A variety of mechanisms could be made available for providing incremental allowances to the reserve. For example, specific criteria could be established up front to grant the Governor discretion (allowed under AB 32) to relax compliance obligations. Or provision could be made to replenish the reserve with allowances from other cap-and-trade systems or from the post-2020 AB 32 system. Another possibility (recommended by Dallas Burtraw of Resources for the Future) would be overlapping compliance periods, which in effect provide for limiting borrowing, as well as banking, thereby providing an additional cushion on price changes.

Of course, the most effective device would be a simple safety valve (or price collar), whereby the government would offer to sell an unlimited number of allowances at a given price, thereby capping allowance prices and abatement costs. However, my understanding is that the authorities at the California Air Resources Board (ARB) believe that this would not be allowed under AB 32, since a safety valve could result in the statute’s specific emissions targets not being met.

Issue 2: Offsets

Offsets (emission reduction credits) from outside the AB 32 cap-and-trade system made available to entities with AB 32 compliance responsibilities can effectively limit allowance prices (and abatement costs). What are needed now are administrative procedures that are efficient (low transaction costs) and ensure the environmental integrity of offsets. This is fundamentally a question of balance. Too much attention to efficient procedures of providing a large number of offsets risks flooding the market with meaningless offsets that lack additionality. And a singular focus on environmental integrity will result in virtually no offsets being made available.

Up until now, relatively few offsets have been certified under existing ARB procedures. It would be helpful to identify an appropriate potential supply of offset types. Currently eligible offset types appear to be insufficient to take advantage of full offset flexibility. It’s also important to establish appropriate liability rules for offset integrity. A “seller-liability-first/buyer-liability-second” approach may offer efficiencies over the current buyer-liability approach.

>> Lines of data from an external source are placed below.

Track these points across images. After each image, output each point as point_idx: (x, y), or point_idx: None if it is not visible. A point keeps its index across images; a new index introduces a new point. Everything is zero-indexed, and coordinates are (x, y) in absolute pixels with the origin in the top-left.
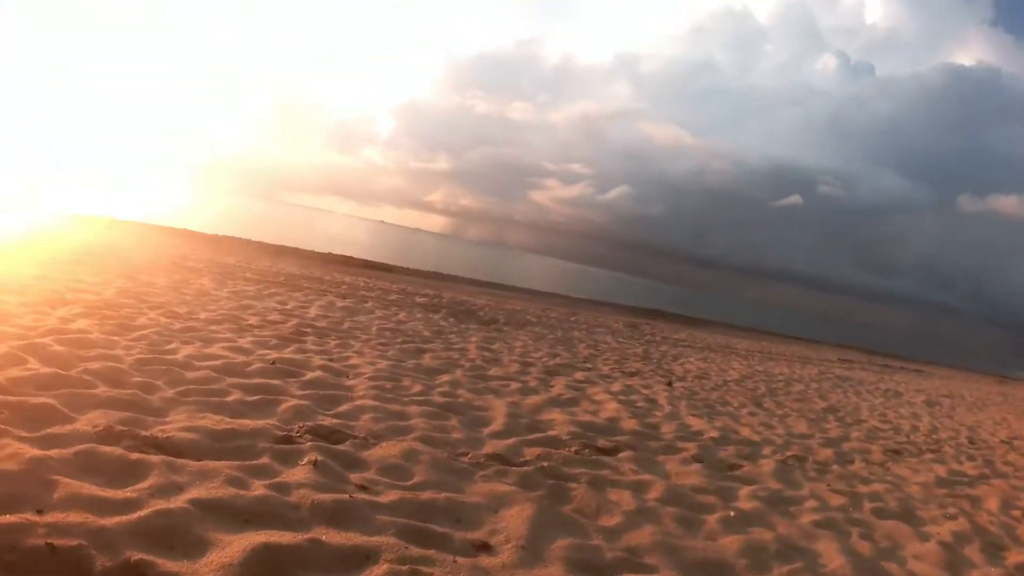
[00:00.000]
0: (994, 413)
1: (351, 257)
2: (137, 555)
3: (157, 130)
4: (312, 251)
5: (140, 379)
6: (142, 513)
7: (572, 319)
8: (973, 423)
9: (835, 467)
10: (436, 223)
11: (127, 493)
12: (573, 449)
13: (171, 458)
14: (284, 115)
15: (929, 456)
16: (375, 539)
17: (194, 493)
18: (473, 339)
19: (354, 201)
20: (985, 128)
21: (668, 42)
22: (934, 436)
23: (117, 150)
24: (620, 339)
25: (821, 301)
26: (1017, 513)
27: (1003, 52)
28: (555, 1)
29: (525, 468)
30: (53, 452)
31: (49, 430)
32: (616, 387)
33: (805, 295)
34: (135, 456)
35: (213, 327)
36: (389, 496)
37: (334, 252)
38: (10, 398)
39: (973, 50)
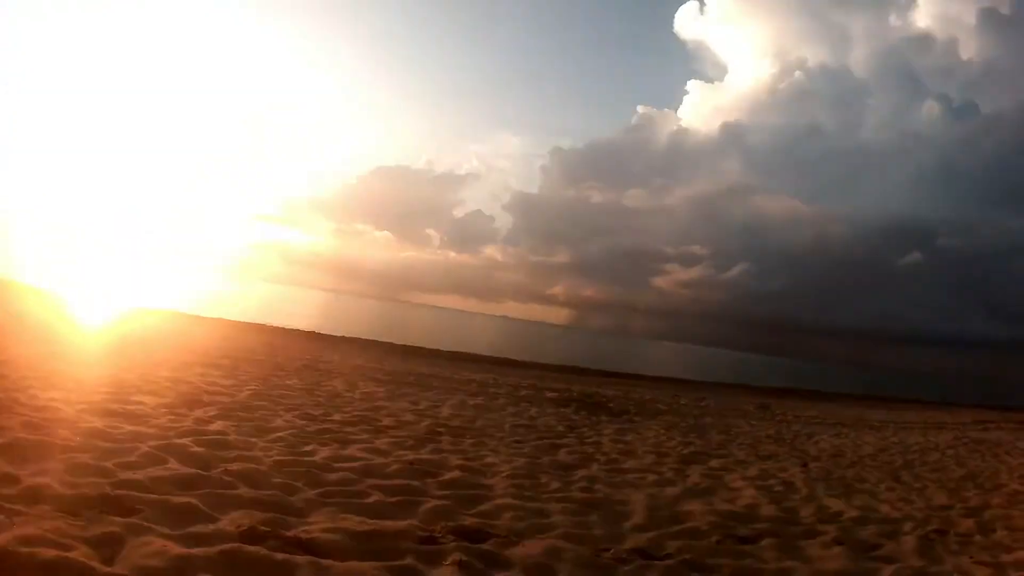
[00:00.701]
0: None
1: (478, 354)
2: None
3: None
4: (439, 349)
5: (280, 480)
6: None
7: (702, 404)
8: None
9: (977, 537)
10: (560, 315)
11: None
12: (714, 539)
13: (316, 558)
14: (402, 215)
15: None
16: None
17: None
18: (606, 432)
19: (477, 298)
20: None
21: (771, 111)
22: None
23: (222, 240)
24: (752, 422)
25: (953, 359)
26: None
27: None
28: (656, 82)
29: (668, 561)
30: (197, 551)
31: (192, 528)
32: (752, 472)
33: (936, 355)
34: (280, 556)
35: (348, 428)
36: None
37: (461, 350)
38: (152, 496)
39: None
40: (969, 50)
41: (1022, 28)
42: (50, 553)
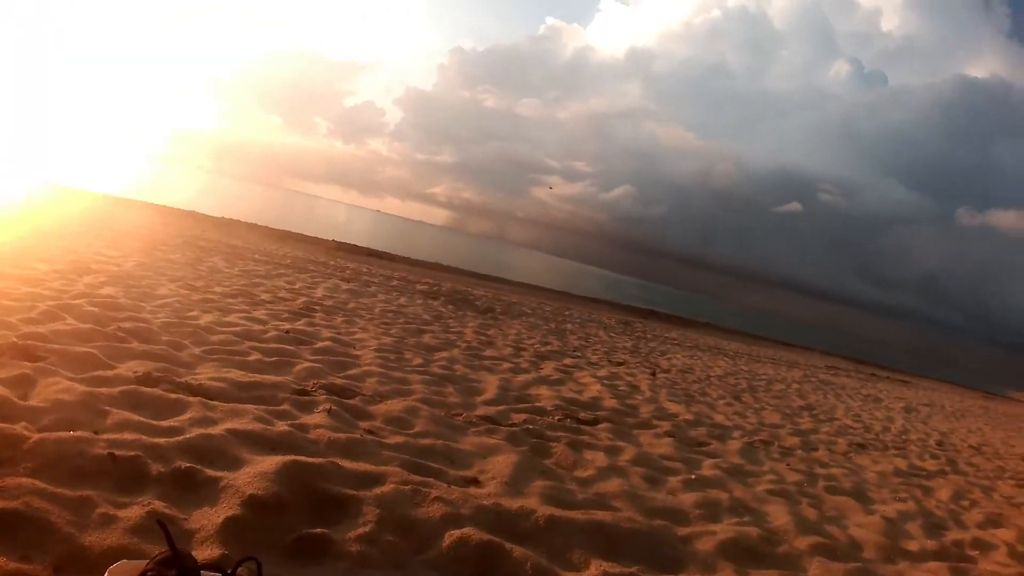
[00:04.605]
0: (971, 423)
1: (355, 245)
2: (186, 464)
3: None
4: (316, 237)
5: (168, 339)
6: (187, 436)
7: (567, 313)
8: (947, 430)
9: (799, 452)
10: (439, 216)
11: (171, 423)
12: (556, 418)
13: (204, 399)
14: (291, 100)
15: (893, 452)
16: (383, 468)
17: (228, 425)
18: (470, 325)
19: (357, 191)
20: (992, 142)
21: (682, 43)
22: (903, 437)
23: (92, 116)
24: (611, 334)
25: (818, 309)
26: (966, 503)
27: (1017, 65)
28: None
29: (512, 428)
30: (102, 390)
31: (94, 373)
32: (602, 373)
33: (802, 303)
34: (173, 396)
35: (229, 300)
36: (394, 439)
37: (337, 239)
38: (55, 346)
39: (987, 62)
40: (891, 23)
41: (948, 13)
42: None
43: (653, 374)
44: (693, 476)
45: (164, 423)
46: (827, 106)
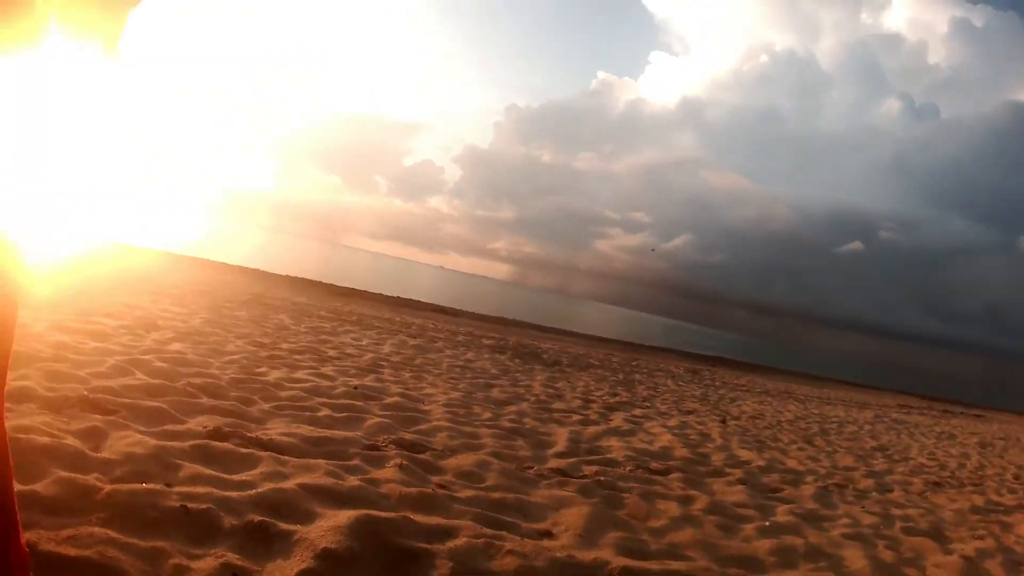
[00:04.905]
0: None
1: (419, 301)
2: (259, 518)
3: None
4: (380, 294)
5: (238, 394)
6: (259, 490)
7: (634, 363)
8: None
9: (874, 494)
10: (501, 270)
11: (243, 476)
12: (628, 469)
13: (275, 454)
14: (350, 160)
15: (970, 488)
16: (455, 522)
17: (300, 480)
18: (538, 378)
19: (418, 248)
20: None
21: (732, 90)
22: (979, 472)
23: (160, 171)
24: (680, 382)
25: (885, 348)
26: None
27: None
28: (620, 51)
29: (584, 480)
30: (172, 444)
31: (164, 427)
32: (672, 422)
33: (869, 342)
34: (244, 451)
35: (296, 356)
36: (465, 493)
37: (402, 296)
38: (125, 400)
39: None
40: (937, 55)
41: (992, 41)
42: (44, 440)
43: (723, 421)
44: (767, 523)
45: (236, 477)
46: (881, 143)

Issue 3: Allowance Holding Limits

Limits on purchases and holdings of allowances, intended to discourage market manipulation, could put in place a “cure” that is significantly more harmful than the “illness” it’s intended to address. Rules for allowance holding and transacting are needed that carefully balance multiple considerations: potential market manipulation; maintenance of adequate market liquidity; cost-effective program compliance (for example, to avoid constraining allowance banking); and effective risk management.

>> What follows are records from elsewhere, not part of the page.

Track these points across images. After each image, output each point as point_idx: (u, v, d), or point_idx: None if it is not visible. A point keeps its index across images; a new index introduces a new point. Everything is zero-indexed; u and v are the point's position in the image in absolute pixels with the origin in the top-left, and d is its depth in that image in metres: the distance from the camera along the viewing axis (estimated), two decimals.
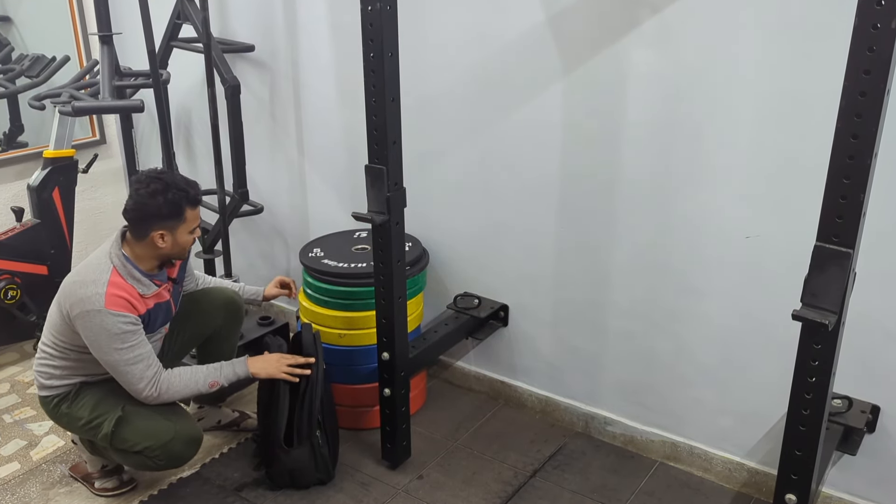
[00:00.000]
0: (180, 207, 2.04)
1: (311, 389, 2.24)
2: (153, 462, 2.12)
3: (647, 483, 2.35)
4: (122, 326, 1.98)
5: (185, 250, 2.14)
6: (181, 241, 2.09)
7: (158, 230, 2.03)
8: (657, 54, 2.06)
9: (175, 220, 2.05)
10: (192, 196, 2.07)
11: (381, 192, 2.02)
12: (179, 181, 2.07)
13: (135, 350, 2.01)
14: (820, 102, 1.82)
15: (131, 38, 3.22)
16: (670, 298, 2.27)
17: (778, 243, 2.02)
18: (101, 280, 2.00)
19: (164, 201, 2.01)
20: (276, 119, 3.06)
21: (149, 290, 2.09)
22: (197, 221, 2.12)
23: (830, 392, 1.57)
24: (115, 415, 2.09)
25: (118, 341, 1.98)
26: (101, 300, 1.96)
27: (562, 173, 2.35)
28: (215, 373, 2.16)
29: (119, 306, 1.98)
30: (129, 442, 2.09)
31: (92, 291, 1.97)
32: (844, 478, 2.12)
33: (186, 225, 2.07)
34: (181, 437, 2.12)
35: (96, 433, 2.12)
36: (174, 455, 2.13)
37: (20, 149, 3.30)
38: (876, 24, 1.27)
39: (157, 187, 2.02)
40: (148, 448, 2.09)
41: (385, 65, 1.90)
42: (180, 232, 2.07)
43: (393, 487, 2.34)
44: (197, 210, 2.10)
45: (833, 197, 1.40)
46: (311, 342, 2.29)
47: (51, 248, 3.01)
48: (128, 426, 2.09)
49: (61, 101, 2.79)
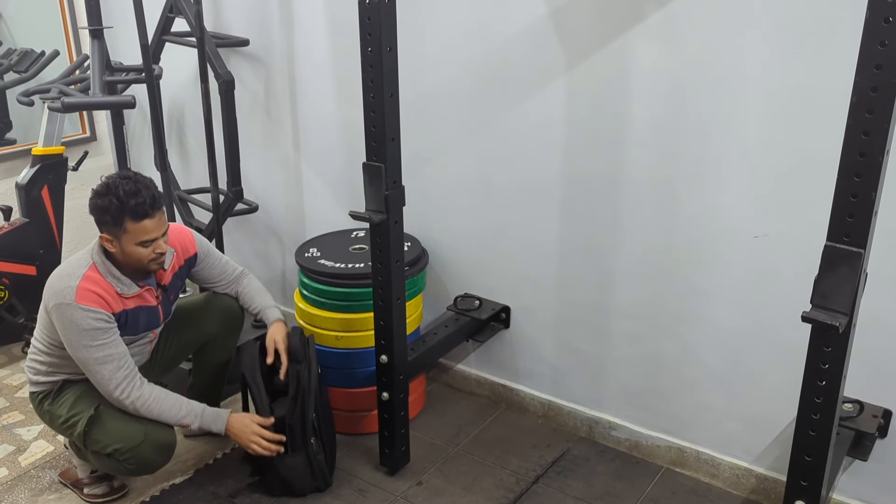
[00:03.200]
0: (114, 216, 1.96)
1: (302, 395, 2.23)
2: (123, 466, 2.11)
3: (653, 489, 2.35)
4: (91, 322, 1.98)
5: (143, 262, 2.03)
6: (129, 251, 2.00)
7: (103, 234, 2.01)
8: (663, 49, 2.06)
9: (113, 227, 1.98)
10: (131, 207, 1.95)
11: (380, 191, 2.02)
12: (124, 189, 1.95)
13: (105, 349, 2.01)
14: (830, 98, 1.82)
15: (122, 32, 3.23)
16: (676, 300, 2.27)
17: (787, 243, 2.02)
18: (77, 274, 2.00)
19: (97, 205, 1.97)
20: (271, 115, 3.06)
21: (129, 290, 2.08)
22: (147, 236, 2.00)
23: (841, 396, 1.57)
24: (87, 414, 2.09)
25: (87, 337, 1.98)
26: (73, 293, 1.97)
27: (565, 172, 2.35)
28: (193, 416, 2.14)
29: (90, 301, 1.98)
30: (101, 443, 2.09)
31: (65, 284, 1.99)
32: (855, 484, 2.12)
33: (129, 236, 1.98)
34: (151, 442, 2.10)
35: (72, 432, 2.13)
36: (143, 460, 2.12)
37: (8, 146, 3.30)
38: (888, 18, 1.27)
39: (99, 188, 1.99)
40: (117, 451, 2.08)
41: (383, 59, 1.90)
42: (125, 242, 1.99)
43: (391, 494, 2.34)
44: (145, 224, 1.98)
45: (844, 195, 1.40)
46: (298, 347, 2.28)
47: (40, 248, 3.01)
48: (99, 426, 2.09)
49: (51, 97, 2.79)
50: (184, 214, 3.17)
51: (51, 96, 2.79)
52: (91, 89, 2.81)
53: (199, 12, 2.65)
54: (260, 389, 2.26)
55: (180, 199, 3.17)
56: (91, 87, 2.81)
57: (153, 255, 2.04)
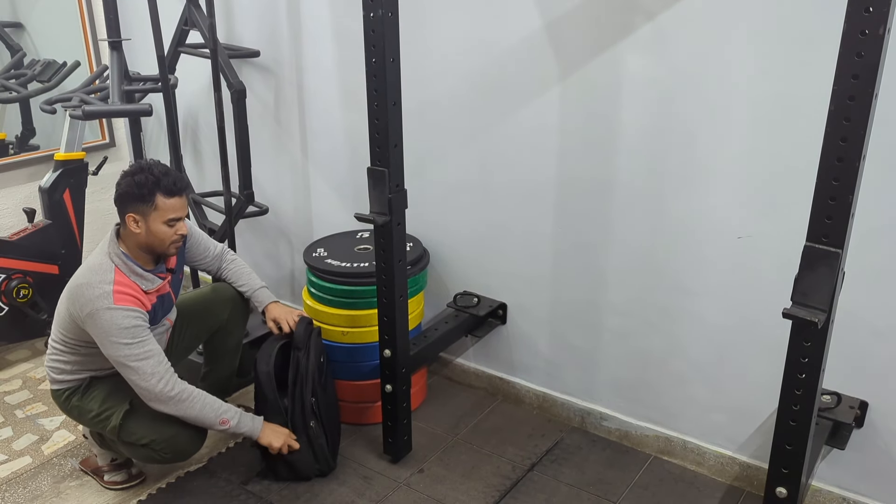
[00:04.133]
0: (149, 190, 1.99)
1: (301, 380, 2.23)
2: (159, 455, 2.13)
3: (642, 477, 2.35)
4: (132, 321, 1.98)
5: (166, 244, 2.06)
6: (154, 229, 2.02)
7: (130, 213, 2.02)
8: (651, 60, 2.06)
9: (144, 203, 2.00)
10: (164, 184, 2.00)
11: (383, 194, 2.02)
12: (157, 169, 2.01)
13: (145, 345, 2.01)
14: (810, 106, 1.82)
15: (140, 43, 3.23)
16: (664, 297, 2.27)
17: (769, 243, 2.02)
18: (107, 279, 2.00)
19: (133, 182, 2.00)
20: (280, 122, 3.06)
21: (152, 285, 2.09)
22: (175, 213, 2.04)
23: (820, 388, 1.57)
24: (123, 408, 2.10)
25: (128, 336, 1.98)
26: (110, 298, 1.97)
27: (558, 176, 2.35)
28: (233, 412, 2.14)
29: (127, 301, 1.99)
30: (136, 435, 2.10)
31: (100, 291, 1.98)
32: (833, 471, 2.12)
33: (159, 213, 2.01)
34: (186, 432, 2.12)
35: (105, 426, 2.12)
36: (179, 449, 2.14)
37: (32, 151, 3.30)
38: (864, 31, 1.27)
39: (133, 169, 2.03)
40: (154, 441, 2.09)
41: (387, 70, 1.90)
42: (152, 219, 2.01)
43: (394, 481, 2.34)
44: (174, 202, 2.03)
45: (823, 198, 1.40)
46: (302, 335, 2.27)
47: (62, 248, 3.01)
48: (135, 419, 2.10)
49: (72, 105, 2.79)
50: (198, 216, 3.16)
51: (72, 105, 2.79)
52: (110, 98, 2.81)
53: (213, 25, 2.65)
54: (274, 391, 2.26)
55: (194, 202, 3.17)
56: (110, 95, 2.81)
57: (175, 236, 2.06)
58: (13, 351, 3.13)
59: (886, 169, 1.77)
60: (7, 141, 3.27)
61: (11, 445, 2.53)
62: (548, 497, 2.26)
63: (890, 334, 1.92)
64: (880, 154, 1.69)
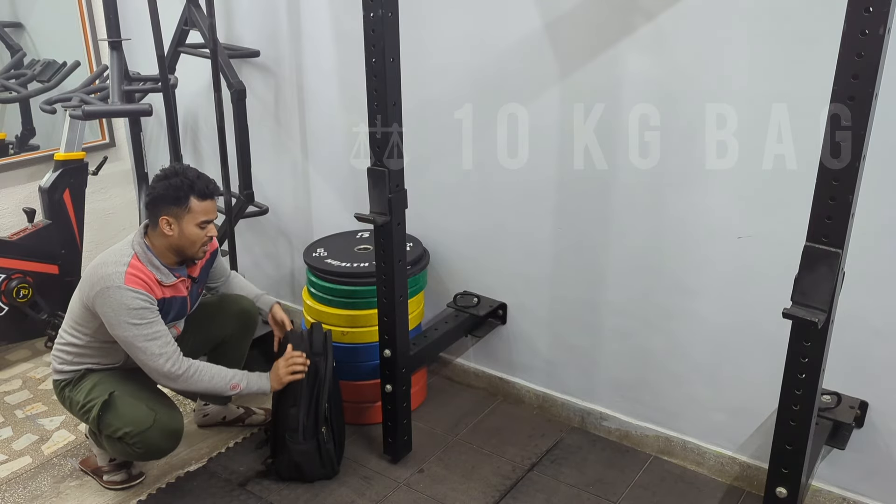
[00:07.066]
0: (184, 193, 2.05)
1: (318, 386, 2.24)
2: (133, 450, 2.11)
3: (642, 476, 2.35)
4: (139, 302, 2.01)
5: (196, 246, 2.11)
6: (188, 232, 2.07)
7: (164, 215, 2.06)
8: (652, 60, 2.06)
9: (178, 206, 2.05)
10: (198, 188, 2.06)
11: (383, 194, 2.02)
12: (191, 173, 2.08)
13: (153, 326, 2.03)
14: (810, 106, 1.82)
15: (140, 43, 3.22)
16: (664, 297, 2.27)
17: (769, 244, 2.02)
18: (122, 261, 2.04)
19: (169, 185, 2.04)
20: (280, 122, 3.06)
21: (167, 280, 2.11)
22: (207, 216, 2.10)
23: (820, 388, 1.57)
24: (102, 399, 2.10)
25: (136, 317, 2.00)
26: (121, 277, 2.00)
27: (558, 176, 2.35)
28: (241, 376, 2.17)
29: (136, 284, 2.02)
30: (112, 427, 2.10)
31: (112, 270, 2.02)
32: (833, 471, 2.12)
33: (192, 216, 2.06)
34: (159, 427, 2.10)
35: (88, 417, 2.13)
36: (151, 445, 2.11)
37: (32, 151, 3.30)
38: (864, 31, 1.27)
39: (166, 172, 2.08)
40: (127, 434, 2.08)
41: (387, 69, 1.90)
42: (186, 222, 2.06)
43: (394, 481, 2.34)
44: (207, 204, 2.09)
45: (822, 198, 1.40)
46: (321, 340, 2.28)
47: (61, 248, 3.01)
48: (112, 411, 2.10)
49: (72, 105, 2.79)
50: None
51: (72, 105, 2.79)
52: (110, 98, 2.81)
53: (213, 25, 2.65)
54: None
55: None
56: (110, 95, 2.81)
57: (206, 237, 2.11)
58: (13, 351, 3.13)
59: (886, 169, 1.77)
60: (7, 141, 3.27)
61: (11, 445, 2.53)
62: (548, 497, 2.26)
63: (890, 334, 1.92)
64: (880, 154, 1.69)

To that end, potential improvements would include establishing greater flexibility for legitimate banking, hedging, and risk-management purposes. Also helpful would be tailoring holding limits to recognize market-participant differences, taking account of the size of a firm’s compliance obligations and the purpose of its holdings. Finally, more frequent auctions would be helpful, including near the end of compliance periods, when market manipulation is most likely.

The Path Ahead

The California Air Resources Board has done a remarkable job in its initial design of the rules for its path-breaking GHG cap-and-trade system. That’s not to say that it is perfect, or that it could be perfect. There will inevitably be unanticipated challenges that will arise, whether from complying firms, from the broader economy, from litigation, or from other legislation. The goal at this stage should be to design a system that is reasonably robust to such unanticipated shocks.